The fishing for the middle of June appears to be right on track and exactly where it needs to be. Anglers inshore and offshore are enjoying some decent excitement in their travels and while catching is never a guaranteed thing, it appears that most fishermen are finding exactly what they are looking for when heading out. Water temperatures are in the upper 70s and continue to rise, with the daily air temperatures remaining on the hot side. Fishing should only continue to get better before the summer doldrums arrive and calm things down a bit, but until then get out and enjoy.

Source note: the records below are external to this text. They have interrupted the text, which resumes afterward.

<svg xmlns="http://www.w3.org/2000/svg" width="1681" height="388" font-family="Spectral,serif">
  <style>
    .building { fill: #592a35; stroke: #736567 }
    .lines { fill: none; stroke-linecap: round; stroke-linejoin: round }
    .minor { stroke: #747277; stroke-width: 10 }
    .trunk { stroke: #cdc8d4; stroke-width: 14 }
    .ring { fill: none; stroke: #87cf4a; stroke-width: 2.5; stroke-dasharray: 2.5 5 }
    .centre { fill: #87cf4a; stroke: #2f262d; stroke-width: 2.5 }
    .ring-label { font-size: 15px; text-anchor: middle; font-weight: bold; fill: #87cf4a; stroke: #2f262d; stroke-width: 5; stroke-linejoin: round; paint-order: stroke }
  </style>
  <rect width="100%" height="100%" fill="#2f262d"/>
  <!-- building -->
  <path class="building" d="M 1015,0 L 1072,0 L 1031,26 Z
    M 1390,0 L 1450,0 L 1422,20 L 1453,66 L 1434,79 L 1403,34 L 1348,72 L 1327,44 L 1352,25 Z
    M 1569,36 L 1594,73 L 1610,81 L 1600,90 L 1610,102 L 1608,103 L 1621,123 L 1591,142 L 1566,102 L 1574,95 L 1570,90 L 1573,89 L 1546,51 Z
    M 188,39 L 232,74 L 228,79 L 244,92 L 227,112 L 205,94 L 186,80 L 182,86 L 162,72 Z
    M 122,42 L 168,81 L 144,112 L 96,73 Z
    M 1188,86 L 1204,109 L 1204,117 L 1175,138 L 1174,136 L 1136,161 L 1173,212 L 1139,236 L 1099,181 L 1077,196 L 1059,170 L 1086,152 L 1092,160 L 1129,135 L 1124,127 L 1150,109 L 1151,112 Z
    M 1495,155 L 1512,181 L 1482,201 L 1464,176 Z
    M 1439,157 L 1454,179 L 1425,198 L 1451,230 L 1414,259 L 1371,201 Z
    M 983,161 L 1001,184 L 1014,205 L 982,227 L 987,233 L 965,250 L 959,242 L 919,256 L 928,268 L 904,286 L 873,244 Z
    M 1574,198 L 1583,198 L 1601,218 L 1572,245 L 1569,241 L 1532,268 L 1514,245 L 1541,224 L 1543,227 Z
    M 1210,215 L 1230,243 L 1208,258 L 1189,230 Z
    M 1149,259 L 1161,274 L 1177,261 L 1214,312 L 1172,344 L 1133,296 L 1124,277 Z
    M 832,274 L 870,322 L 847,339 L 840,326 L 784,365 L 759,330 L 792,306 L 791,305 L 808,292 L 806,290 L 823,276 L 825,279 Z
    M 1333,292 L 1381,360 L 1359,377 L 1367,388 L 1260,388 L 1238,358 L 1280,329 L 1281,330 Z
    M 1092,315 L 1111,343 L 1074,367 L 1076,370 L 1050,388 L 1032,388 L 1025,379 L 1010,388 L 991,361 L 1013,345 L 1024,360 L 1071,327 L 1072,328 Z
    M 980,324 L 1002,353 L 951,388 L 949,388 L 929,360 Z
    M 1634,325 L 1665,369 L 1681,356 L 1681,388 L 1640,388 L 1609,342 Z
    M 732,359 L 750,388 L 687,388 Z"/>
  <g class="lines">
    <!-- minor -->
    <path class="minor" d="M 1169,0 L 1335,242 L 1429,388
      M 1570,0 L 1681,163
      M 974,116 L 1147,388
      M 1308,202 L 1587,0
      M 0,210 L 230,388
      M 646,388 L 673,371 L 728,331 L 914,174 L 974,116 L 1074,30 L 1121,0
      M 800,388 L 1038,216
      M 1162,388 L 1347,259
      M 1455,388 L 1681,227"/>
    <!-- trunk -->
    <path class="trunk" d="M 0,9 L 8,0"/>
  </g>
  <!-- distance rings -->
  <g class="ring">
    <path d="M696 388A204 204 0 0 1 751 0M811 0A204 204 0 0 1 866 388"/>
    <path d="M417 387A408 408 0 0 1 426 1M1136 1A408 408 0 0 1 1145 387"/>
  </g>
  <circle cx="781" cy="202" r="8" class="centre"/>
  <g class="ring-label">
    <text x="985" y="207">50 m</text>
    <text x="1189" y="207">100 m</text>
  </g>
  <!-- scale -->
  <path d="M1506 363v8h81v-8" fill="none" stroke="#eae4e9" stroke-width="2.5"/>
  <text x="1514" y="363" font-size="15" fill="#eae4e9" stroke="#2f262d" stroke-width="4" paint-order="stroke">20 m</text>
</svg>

Offshore, the blue water action continues to creep toward the mainland, as dolphin are now being reported in good numbers more than 20 miles out. The larger fish are being caught on the other side of 30 miles, but fish in the 10-20 pound range are migrating in. It should only be a week or two before some fish are being reported in the 10-12 mile range. Some wahoo and good numbers of billfish are being found in the Gulf Stream waters, and as conditions continue to warm, some sailfish and one or two wahoo will be found within 20 miles of land.
Near shore, the Spanish mackerel fishing has been good, with lots of fish coming from anglers trolling spoons in depths around 40 feet, one mile or less from shore. Some larger fish are being caught on live baits being trolled for king mackerel as well. Live baits are enticing some cobia in the 40-50 pound range close to the beach.
Inshore, the flounder action is picking up, with anglers finding plenty of keeper fish around the inlets and in the creeks. With live minnows becoming more abundant, this is the bait of choice for many; although artificial baits are also catching their fair share of fish. Red drum are being found in the same areas and will readily devour the same baits intended for flounder.
Black drum and sheepshead are also starting to appear in good numbers around the docks, and can be enticed with fresh sand fiddlers fished around the docks. If keeping black drum, there are some new regulations that anglers need to be aware of: Only 10 fish between 14-25 inches may be kept, with only one of those permitted to exceed 25 inches.
On another note, those lucky enough to find and catch some summertime speckled trout will be happy to hear they are now able to put legal fish in the cooler. As of June 15, anglers can keep four fish per person with a minimum size limit of 14 inches. Most of the specks are in waters to our north and south, but are occasionally reported in our area waters.